Researchers in black studies from southern University of California campuses will soon bring together their research on humanities-based topics in a UCLA-led program.
Robin Kelley, a UCLA history professor and director of the newly formed Consortium for Black Studies in California, said the campuses will put on programs as part of the project and share research on black studies. The consortium received a grant on Feb. 9 from the UC for more than $1 million, but its budget is being revised.
The UC awarded the grant to the consortium as part of the Multicampus Research Programs and Initiatives competition, which gave $23 million to 18 projects over four years. To qualify for a grant, projects had to involve a collaboration with researchers from at least three UC campuses or two campuses and one UC-managed lab.

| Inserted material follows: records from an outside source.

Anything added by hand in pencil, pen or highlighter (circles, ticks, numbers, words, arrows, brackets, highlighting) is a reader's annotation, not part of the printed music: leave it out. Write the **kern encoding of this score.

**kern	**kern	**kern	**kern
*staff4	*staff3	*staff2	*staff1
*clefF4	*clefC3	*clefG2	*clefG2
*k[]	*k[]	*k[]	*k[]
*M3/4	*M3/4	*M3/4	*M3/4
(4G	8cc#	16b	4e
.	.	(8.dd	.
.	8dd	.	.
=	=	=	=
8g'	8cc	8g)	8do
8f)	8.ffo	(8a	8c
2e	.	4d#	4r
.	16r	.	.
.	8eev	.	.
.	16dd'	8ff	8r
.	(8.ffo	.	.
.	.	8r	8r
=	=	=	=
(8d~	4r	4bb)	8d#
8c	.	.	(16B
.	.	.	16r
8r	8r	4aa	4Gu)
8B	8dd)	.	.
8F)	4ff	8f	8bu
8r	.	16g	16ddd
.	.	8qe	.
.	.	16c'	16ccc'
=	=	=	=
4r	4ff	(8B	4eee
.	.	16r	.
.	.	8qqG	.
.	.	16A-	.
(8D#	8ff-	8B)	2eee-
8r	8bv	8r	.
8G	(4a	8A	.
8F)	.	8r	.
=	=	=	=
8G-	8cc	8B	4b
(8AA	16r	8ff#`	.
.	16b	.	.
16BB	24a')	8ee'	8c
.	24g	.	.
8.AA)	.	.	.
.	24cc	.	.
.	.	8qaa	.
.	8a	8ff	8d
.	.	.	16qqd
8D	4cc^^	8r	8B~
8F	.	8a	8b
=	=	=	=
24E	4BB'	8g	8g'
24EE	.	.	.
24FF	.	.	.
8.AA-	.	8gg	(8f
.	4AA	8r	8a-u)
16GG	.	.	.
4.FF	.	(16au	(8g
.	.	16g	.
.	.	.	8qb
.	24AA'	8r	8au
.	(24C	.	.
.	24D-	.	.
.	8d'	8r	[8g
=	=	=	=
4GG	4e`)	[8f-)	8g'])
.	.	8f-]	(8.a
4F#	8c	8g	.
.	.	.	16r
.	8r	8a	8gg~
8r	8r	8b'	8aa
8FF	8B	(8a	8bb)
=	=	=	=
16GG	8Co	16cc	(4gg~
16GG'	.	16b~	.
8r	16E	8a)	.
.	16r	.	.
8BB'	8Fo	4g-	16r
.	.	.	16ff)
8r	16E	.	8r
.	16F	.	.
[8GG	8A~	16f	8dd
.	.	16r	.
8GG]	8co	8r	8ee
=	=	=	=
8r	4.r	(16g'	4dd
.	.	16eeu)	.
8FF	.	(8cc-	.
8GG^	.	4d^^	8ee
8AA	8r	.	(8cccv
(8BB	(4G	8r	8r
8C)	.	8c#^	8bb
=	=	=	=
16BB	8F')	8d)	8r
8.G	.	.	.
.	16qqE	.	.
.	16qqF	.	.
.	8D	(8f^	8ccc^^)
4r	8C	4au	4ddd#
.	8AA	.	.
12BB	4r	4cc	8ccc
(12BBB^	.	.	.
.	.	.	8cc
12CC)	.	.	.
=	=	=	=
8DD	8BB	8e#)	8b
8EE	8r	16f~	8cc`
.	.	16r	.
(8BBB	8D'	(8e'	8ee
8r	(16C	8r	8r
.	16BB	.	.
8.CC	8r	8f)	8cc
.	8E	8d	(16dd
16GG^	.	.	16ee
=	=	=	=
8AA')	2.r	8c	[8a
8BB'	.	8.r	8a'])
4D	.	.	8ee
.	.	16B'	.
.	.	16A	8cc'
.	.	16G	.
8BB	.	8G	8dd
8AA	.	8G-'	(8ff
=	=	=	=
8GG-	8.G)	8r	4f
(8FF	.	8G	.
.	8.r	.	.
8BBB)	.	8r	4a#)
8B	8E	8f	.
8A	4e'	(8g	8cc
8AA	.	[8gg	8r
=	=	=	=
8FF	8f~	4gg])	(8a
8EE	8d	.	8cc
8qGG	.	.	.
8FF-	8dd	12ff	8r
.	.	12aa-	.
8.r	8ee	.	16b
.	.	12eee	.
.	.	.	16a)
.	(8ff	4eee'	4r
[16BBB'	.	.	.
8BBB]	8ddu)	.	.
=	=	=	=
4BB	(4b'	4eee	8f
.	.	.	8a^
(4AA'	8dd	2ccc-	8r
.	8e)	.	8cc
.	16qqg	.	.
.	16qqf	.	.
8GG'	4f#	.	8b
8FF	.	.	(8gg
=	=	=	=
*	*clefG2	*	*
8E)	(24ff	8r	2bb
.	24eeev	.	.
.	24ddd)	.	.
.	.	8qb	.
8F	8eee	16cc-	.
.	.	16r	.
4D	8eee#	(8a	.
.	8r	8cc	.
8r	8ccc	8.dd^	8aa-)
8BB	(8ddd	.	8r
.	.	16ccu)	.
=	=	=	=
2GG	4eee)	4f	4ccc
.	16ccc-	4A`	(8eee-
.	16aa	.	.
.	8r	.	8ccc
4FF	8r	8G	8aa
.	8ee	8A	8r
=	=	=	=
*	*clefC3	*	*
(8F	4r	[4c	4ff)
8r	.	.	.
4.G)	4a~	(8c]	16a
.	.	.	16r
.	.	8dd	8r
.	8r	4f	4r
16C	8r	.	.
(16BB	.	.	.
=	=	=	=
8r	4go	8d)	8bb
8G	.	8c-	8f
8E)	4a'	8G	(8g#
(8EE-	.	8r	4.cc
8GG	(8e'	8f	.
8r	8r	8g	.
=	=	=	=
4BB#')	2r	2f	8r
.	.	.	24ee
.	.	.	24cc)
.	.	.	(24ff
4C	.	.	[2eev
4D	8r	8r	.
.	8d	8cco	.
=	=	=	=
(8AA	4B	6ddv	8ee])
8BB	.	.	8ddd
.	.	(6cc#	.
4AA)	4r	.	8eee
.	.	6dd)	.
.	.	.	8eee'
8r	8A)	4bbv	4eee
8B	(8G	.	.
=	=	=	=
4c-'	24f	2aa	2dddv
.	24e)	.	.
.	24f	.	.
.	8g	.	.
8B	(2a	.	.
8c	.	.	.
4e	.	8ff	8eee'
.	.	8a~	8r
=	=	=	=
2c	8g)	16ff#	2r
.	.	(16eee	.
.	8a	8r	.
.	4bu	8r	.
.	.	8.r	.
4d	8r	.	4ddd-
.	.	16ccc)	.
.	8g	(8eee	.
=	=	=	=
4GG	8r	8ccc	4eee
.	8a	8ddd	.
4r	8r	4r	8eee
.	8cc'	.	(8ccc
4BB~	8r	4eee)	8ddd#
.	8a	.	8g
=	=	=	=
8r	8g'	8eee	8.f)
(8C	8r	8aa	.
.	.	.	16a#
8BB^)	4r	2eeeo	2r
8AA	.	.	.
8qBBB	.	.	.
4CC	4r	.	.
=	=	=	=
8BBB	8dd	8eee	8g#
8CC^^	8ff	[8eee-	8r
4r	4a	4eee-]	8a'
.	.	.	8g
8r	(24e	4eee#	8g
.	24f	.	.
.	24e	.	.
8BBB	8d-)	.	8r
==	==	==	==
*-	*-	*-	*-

Kelley said he chose to apply for the grant because it is made for programs that emphasize collaboration among UC campuses.
“Southern California has a lot of talent in people doing black studies, and we wanted to develop this into one big consortium,” Kelley said.
The consortium will support research in four areas of black studies: black arts, the black pacific, blackness as a problem of thought, and the black body, said Stephanie Batiste, an English and black studies professor at UC Santa Barbara.
“Black studies is global studies,” Kelley said. “The concept of race is a myth. The study of race is the study of all races.”
The consortium would hold one conference a year where faculty would share the research they have done with each other and make connections with other researchers, Batiste said.
Researchers from UC Riverside, UC Irvine, UC Santa Barbara, UC San Diego and UCLA are involved in the consortium, said Dayo F. Gore, a professor of ethnic studies and critical gender studies at UCSD.
Batiste said she got involved with the consortium because it offers funding and opportunities to discuss research in black studies across the UC.
“We have the research base, the intellectual power and scholars doing groundbreaking work that put us on par with these other institutions like Harvard and Duke that are better known in the field of black studies,” Batiste said.
Much of the current research taking place in the UC system takes a humanities-based approach to black studies.
“I studyblack film and theater,” Batiste said. “I look at the ways in which black people have responded to and created notions of nation, national identity and power.”
Gore said the consortium is important because she thinks there is limited institutional support to sustain research in black studies.
For instance, UCSD only has a black studies minor and UCLA is in its first year of an African American studies department, Gore said. UCR has a department of ethnic studies, but does not have a department of black studies.
“Some universities have black studies program, but what the consortium is meant to do is to work across those programs and take advantage of those working in the field of black studies, even when there is no specific black studies program, ” said Frederick Moten, an English professor at UCR.
The consortium will not just focus on research about black studies in the United States, Gore said. It will include not only African American studies, but also African diaspora studies and transnational black studies, Gore said.
There will be a meeting on March 2 to plan out the programming for the next academic year and determine the next steps for the consortium, Kelley said.